- Company
- TOMS Shoes
- Role
- Founder
- Est. Net Worth
- $5 Million (Est.)
- Stage
- Emerging
- Industry
- Retail
Blake Mycoskie
Founder at TOMS Shoes
About
Blake Mycoskie founded TOMS Shoes in 2006 after a trip to Argentina where he saw children without shoes, creating the 'One for One' model — for every pair purchased, a pair was donated to a child in need. The concept ignited the social enterprise movement in retail, proving that consumers would pay a premium for products with a built-in giving component. TOMS donated over 100 million pairs of shoes globally. The company later expanded into eyewear, coffee, and bags, each with its own giving model. Though Mycoskie stepped back after the brand's restructuring in 2019, his model fundamentally changed how a generation of entrepreneurs thought about embedding purpose into commerce.
Current Company
TOMS Shoes — Founder
One for One: Inventing Social Enterprise Retail
Blake Mycoskie was traveling in Argentina in 2006 when he encountered children walking miles without shoes, their feet blistered and infected. Rather than starting a charity, he launched TOMS Shoes with a simple business proposition: for every pair purchased, a pair would be donated to a child in need. The 'One for One' model was revolutionary — it turned consumption into philanthropy, allowing customers to feel good about buying shoes rather than guilty about spending money.

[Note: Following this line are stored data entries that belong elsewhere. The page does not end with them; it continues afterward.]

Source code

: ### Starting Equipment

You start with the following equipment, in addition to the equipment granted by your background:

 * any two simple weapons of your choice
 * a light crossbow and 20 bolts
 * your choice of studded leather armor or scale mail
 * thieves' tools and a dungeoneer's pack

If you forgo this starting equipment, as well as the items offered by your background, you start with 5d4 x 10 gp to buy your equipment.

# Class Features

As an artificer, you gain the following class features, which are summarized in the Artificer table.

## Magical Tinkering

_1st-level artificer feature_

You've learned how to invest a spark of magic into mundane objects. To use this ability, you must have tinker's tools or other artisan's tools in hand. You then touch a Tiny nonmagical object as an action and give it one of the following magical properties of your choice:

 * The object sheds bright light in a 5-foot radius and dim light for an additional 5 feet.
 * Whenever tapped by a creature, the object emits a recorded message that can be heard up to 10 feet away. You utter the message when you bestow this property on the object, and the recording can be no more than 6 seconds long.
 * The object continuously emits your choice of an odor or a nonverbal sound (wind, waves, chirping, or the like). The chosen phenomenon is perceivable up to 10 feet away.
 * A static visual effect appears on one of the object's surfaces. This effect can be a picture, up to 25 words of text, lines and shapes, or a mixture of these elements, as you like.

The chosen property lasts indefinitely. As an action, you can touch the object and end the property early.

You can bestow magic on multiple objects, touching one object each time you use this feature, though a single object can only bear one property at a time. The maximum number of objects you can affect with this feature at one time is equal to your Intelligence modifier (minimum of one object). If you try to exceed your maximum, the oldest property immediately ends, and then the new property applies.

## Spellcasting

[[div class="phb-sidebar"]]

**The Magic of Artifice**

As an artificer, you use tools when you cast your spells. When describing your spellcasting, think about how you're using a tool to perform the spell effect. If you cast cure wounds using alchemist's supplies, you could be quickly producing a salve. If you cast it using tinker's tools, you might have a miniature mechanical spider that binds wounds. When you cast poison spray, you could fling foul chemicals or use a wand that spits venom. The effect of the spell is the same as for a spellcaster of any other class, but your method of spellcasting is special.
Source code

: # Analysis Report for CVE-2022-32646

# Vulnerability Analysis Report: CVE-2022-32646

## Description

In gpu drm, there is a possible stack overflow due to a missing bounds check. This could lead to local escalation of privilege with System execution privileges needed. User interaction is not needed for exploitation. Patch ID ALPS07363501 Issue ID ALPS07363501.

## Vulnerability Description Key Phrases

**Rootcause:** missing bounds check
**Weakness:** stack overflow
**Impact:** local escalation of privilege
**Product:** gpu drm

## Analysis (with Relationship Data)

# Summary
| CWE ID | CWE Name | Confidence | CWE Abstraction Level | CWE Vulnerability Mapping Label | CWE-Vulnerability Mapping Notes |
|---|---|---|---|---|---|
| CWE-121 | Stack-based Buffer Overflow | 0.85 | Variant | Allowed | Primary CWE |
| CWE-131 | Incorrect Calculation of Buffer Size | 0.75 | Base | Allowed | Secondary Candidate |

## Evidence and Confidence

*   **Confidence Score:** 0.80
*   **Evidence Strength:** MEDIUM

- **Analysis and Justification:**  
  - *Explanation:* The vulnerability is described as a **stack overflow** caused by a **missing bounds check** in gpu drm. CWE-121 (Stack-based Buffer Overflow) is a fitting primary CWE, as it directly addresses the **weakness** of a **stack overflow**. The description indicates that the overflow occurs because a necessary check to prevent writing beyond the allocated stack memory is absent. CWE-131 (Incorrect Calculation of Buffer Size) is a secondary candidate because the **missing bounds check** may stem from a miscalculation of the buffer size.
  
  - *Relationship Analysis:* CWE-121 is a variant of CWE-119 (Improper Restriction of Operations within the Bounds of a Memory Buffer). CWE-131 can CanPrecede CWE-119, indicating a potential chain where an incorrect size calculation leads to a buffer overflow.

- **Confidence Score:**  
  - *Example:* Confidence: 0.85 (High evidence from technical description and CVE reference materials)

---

TOMS exploded from Mycoskie's apartment in Venice Beach to a global brand generating hundreds of millions in revenue. The company donated over 100 million pairs of shoes to children in more than 70 countries, and the model expanded to eyewear (buy a pair, fund an eye exam), coffee (buy a bag, fund clean water), and bags (buy a bag, fund safe birth services). Mycoskie had created a template that dozens of other companies would copy — Warby Parker, Bombas, and a generation of 'buy one, give one' brands.
The Hard Lessons of Purpose-Driven Business
The TOMS story is also a cautionary tale about the limitations of consumer philanthropy. Critics argued that shoe donations undermined local shoe markets in developing countries, creating dependency rather than economic development. Academic studies questioned whether the One for One model addressed symptoms rather than root causes of poverty. Mycoskie acknowledged these critiques publicly and evolved the company's giving model to include local manufacturing, job creation, and impact grants.
In 2019, TOMS went through a financial restructuring that transferred ownership to creditors, significantly diluting Mycoskie's stake. He stepped back from day-to-day operations, having learned hard lessons about balancing social mission with sustainable unit economics. The experience made him a more nuanced advocate for social enterprise — still believing that business can be a force for good, but more aware of the complexity involved in actually delivering on that promise.